Everybody loves cake, even the Dutch. Maybe this explains why they combined it with one of the other things they are famous for (and I’m not talking about cheese, tulips or an open view towards sexuality). The resulting combination is the kind of cake that would be ill advised to serve at a children’s birthday party unless you wanted to keep the normally hyperactive mini humans very quite and docile for the whole day. It is in fact the kind of cake that can be purchased in Dutch coffee shops where (despite the misleading name) coffee is not actually the main product they sell. I’m talking about cannabis cake, other wise known as space cake.

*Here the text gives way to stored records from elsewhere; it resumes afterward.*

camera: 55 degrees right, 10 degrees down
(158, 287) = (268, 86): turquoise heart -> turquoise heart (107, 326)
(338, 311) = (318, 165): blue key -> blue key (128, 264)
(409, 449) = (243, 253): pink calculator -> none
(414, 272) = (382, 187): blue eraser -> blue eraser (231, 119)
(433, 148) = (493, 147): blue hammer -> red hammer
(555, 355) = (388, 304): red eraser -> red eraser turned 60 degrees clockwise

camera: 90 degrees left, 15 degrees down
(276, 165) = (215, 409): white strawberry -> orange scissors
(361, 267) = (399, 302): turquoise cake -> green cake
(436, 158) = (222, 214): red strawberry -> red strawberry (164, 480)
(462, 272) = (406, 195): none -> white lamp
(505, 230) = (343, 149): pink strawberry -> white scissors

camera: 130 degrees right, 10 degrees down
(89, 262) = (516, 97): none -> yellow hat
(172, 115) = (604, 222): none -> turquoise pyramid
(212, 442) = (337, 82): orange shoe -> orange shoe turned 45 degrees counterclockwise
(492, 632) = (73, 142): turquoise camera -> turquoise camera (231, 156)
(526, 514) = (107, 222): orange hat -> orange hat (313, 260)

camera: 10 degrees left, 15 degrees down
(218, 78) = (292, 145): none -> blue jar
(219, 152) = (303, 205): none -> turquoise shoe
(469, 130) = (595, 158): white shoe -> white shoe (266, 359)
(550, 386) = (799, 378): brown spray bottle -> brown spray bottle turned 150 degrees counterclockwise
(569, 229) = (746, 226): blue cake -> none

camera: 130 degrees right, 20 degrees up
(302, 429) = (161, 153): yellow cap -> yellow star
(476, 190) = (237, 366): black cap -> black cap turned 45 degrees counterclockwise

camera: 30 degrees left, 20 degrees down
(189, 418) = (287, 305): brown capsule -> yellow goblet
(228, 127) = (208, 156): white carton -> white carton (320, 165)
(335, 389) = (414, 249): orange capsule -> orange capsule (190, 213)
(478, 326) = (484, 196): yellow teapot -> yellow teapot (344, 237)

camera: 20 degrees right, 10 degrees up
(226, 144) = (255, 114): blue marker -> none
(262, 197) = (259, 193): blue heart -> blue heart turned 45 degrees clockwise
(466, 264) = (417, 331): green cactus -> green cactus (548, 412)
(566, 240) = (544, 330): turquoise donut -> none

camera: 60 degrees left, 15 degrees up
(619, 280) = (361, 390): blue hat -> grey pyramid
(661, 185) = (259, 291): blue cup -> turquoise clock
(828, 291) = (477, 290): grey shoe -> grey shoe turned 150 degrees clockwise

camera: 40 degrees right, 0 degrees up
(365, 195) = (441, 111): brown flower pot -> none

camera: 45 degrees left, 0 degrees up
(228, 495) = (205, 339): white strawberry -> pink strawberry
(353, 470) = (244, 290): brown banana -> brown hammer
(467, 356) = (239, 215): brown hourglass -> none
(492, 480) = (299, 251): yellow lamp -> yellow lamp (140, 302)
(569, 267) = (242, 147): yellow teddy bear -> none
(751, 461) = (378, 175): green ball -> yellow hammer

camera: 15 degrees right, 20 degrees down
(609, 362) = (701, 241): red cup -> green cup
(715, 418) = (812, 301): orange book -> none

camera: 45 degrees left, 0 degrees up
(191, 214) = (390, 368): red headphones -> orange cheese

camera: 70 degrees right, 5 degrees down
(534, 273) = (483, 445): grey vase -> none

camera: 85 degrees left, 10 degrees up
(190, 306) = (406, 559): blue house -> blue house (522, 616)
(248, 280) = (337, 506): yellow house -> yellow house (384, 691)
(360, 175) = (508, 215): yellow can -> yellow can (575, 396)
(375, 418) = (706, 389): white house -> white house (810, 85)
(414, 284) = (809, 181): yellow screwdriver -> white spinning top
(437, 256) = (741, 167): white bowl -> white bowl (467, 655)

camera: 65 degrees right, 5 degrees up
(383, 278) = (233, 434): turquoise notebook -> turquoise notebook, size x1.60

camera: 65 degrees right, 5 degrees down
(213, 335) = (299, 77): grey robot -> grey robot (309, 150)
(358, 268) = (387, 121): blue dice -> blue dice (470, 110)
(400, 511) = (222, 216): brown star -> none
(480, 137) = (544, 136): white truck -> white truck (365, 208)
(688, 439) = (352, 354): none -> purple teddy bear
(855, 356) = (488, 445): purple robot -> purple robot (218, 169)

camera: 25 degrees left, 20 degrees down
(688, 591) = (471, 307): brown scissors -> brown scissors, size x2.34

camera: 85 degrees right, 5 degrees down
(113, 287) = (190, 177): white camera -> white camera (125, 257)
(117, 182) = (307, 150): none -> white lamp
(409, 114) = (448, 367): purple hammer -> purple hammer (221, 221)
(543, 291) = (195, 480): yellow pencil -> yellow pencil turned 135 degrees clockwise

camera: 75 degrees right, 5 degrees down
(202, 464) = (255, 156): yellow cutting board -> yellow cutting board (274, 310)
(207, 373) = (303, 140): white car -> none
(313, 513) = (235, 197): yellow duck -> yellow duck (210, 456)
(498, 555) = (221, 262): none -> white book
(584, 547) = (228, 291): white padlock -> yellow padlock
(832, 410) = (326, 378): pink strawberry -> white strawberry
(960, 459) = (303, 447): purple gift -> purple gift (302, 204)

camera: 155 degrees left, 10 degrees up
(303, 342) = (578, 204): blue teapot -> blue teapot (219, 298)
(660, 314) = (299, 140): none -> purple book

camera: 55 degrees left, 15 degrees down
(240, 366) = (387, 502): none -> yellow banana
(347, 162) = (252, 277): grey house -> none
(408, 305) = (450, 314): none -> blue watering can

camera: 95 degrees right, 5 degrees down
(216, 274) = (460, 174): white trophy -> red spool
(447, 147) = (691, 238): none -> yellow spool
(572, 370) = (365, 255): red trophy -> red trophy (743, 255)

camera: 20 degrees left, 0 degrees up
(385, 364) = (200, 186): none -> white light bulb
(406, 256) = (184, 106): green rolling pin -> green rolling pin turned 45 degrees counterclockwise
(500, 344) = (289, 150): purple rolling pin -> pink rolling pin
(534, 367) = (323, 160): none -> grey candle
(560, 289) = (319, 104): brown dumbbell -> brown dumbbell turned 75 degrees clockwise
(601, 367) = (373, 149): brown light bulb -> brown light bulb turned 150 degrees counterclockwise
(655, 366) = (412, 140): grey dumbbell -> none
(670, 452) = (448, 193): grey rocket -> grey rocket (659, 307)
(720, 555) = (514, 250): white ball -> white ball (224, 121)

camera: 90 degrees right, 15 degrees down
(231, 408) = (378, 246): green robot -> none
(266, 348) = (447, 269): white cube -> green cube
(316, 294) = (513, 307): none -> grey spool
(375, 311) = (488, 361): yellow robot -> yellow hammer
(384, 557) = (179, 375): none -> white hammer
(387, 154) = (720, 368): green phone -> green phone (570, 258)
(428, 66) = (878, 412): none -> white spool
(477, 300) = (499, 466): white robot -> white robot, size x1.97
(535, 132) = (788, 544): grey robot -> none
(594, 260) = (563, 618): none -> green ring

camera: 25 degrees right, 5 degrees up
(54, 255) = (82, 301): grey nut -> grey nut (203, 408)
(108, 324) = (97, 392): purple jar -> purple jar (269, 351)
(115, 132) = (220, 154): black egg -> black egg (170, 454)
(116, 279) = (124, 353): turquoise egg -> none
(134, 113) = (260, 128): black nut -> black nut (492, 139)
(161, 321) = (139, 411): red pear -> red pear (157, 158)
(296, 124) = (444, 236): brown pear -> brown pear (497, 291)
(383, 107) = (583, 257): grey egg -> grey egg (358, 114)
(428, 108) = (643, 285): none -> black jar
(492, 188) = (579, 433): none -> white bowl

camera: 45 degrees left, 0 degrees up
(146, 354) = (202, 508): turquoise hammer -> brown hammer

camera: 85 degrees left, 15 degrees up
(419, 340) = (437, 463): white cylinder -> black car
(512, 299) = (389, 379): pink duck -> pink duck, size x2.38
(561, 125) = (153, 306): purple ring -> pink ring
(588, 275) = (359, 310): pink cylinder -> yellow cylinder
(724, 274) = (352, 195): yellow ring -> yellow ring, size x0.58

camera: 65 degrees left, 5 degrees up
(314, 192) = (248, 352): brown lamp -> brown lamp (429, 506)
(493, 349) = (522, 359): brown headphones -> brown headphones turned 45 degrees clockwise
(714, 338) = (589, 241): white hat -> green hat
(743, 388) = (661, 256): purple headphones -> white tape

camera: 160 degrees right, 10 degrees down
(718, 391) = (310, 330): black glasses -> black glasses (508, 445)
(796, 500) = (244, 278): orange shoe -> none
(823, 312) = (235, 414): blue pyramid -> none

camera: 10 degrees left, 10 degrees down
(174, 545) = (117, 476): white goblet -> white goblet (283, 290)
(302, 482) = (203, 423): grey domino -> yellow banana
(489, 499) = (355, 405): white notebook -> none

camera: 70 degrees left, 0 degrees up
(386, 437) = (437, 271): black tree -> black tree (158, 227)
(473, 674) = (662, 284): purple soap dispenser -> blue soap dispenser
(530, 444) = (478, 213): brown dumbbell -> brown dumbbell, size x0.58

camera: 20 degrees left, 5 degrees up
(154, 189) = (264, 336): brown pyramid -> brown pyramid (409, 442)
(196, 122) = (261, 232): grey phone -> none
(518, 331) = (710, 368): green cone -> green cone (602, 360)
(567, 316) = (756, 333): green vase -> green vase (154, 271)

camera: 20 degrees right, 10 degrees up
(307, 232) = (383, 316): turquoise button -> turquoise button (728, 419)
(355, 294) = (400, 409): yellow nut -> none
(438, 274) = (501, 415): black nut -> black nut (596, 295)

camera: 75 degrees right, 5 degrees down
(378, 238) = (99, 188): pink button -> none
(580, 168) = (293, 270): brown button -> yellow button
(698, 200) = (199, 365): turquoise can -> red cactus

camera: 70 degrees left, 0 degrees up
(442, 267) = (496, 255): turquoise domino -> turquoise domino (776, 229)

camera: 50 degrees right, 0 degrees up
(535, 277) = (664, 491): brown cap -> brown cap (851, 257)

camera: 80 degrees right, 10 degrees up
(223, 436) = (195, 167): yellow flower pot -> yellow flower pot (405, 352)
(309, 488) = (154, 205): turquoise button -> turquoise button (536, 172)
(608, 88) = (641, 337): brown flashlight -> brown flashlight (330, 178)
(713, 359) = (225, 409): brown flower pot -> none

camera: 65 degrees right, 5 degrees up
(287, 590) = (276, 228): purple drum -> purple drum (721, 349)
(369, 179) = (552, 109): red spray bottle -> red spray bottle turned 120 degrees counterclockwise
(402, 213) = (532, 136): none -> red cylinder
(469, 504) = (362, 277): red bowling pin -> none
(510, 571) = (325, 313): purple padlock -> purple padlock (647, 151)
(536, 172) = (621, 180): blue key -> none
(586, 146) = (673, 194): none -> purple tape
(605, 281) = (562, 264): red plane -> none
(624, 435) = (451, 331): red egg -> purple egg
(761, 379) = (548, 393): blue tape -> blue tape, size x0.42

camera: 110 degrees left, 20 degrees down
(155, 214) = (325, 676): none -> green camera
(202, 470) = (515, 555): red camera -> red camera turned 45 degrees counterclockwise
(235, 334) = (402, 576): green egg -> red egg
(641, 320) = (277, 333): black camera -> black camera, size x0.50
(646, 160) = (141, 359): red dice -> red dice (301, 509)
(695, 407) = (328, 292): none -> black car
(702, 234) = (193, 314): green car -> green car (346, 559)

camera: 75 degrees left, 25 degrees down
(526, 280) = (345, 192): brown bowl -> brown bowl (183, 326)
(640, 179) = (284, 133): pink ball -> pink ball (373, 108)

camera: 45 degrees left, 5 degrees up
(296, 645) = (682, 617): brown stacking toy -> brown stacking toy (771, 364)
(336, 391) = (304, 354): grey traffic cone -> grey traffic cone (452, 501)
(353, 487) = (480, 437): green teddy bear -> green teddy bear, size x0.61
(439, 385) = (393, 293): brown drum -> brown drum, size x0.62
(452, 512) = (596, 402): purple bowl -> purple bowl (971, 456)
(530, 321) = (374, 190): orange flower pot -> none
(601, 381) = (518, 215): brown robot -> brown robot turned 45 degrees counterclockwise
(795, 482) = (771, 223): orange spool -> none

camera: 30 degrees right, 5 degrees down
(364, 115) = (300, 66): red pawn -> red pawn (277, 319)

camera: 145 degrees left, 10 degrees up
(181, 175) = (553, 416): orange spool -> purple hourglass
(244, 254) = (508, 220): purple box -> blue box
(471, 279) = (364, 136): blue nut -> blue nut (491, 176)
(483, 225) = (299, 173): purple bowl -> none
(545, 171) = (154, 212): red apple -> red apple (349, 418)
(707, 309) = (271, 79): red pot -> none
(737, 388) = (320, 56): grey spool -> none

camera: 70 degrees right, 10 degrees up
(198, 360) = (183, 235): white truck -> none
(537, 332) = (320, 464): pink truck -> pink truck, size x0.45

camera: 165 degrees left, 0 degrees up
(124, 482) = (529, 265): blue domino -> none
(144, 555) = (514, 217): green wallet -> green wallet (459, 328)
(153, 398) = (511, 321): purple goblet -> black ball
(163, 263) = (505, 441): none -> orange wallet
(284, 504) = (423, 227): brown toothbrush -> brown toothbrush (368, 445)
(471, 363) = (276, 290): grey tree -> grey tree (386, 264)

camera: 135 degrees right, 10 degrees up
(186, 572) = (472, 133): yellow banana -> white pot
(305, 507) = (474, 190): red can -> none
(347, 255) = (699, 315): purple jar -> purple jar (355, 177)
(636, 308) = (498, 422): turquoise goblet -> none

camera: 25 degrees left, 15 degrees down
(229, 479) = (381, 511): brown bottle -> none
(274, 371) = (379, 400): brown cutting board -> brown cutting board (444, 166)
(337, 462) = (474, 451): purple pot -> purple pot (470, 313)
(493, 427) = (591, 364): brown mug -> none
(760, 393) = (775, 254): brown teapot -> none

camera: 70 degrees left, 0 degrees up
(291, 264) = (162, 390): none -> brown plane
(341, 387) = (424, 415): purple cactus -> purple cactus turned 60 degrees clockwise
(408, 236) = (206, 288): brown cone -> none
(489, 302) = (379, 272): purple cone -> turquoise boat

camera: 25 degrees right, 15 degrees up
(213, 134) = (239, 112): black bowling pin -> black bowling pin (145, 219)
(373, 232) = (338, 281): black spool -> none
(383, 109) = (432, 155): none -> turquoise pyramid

I had tried space cake myself once before when a friend wanted test subjects for his baking (I don’t think he was following a Jamie Oliver recipe). I found main side effect of space cake to be an uncontrollable ability to giggle at anything and everything but with one bad side effect. It made me recommend a very dull movie to a few friends as the most hilarious thing I had ever seen (upon my second ‘space cake free’ viewing I realized my mistake).
Last weekend, while sitting out side an Amsterdam café with a group of visitors, the idea of trying space cake was raised again. Although I had turned down the previous offer of a smoke I said yes to the idea of space cake after some thought. Using cannabis is something I have done very rarely (I can count the amount of times on one hand) and the decision to do so usually involves a few drinks but how could I turn down a chocolate cake (even a chocolate space cake). After all it would only make me a bit giggly.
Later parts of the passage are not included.